Realistic outcomes — the risks that actually matter
Every bariatric procedure has measurable risks. We list them here in the same plain language our bariatric surgeon uses in your consultation:
Staple-line leak (0.5–1%)
A leak from the gastric staple line is the most serious sleeve-specific complication, occurring in roughly 0.5–1% of cases per IFSO global registry data. Most leaks are detected by intra-op leak test or post-op contrast study before discharge. Late leaks (days 5–14) may present with fever, tachycardia, abdominal pain or shoulder pain — patients are briefed to recognise these signs and contact the coordinator immediately. Management ranges from drainage and endoscopic stenting to re-operation. Our partner hospital uses reinforced staple lines and intra-op testing as standard practice.
Worsening of reflux (GERD)
Sleeve gastrectomy creates a high-pressure narrow stomach tube which can worsen pre-existing reflux or induce new-onset GERD in 10–20% of patients at 5 years. Patients with significant pre-op reflux are usually directed towards gastric bypass instead, which improves rather than worsens GERD. Post-sleeve GERD is typically managed with long-term proton-pump inhibitor; persistent severe cases may require conversion to bypass — we are honest about this in consultation, not after the fact.
Nutritional deficiency (lifelong supplementation)

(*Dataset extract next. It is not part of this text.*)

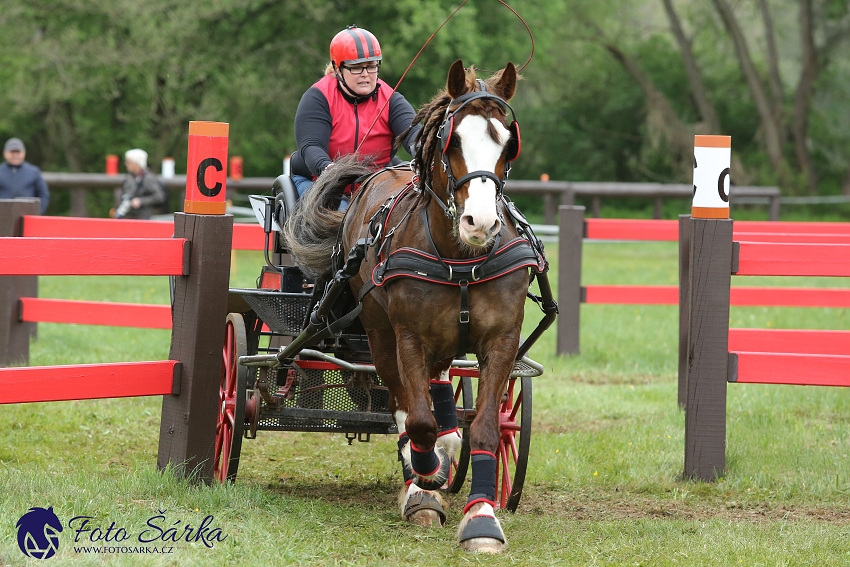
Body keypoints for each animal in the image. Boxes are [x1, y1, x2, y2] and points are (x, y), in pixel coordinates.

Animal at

Sleeve carries a moderate nutritional deficiency risk — particularly vitamin B12, iron, calcium and vitamin D. Lifelong daily supplementation is not optional. Annual bloodwork is required to monitor and adjust. Patients who skip supplements may develop anaemia, osteoporosis, or peripheral neuropathy (B12 deficiency). Our 12-month structured follow-up includes nutritional bloods and we are explicit that this is a permanent change in how your body absorbs nutrients.
Inadequate weight loss or weight regain
Approximately 15–20% of sleeve patients experience inadequate weight loss (<50% EWL) or significant weight regain at 5 years. Causes include sleeve dilation, behavioural drift, and stomal incompetence. Options include behavioural revision, GLP-1 RA medication, or revision surgery (re-sleeve, conversion to bypass, or duodenal switch). We tell candidates honestly that surgery is a tool — sustained behavioural change is the outcome determinant.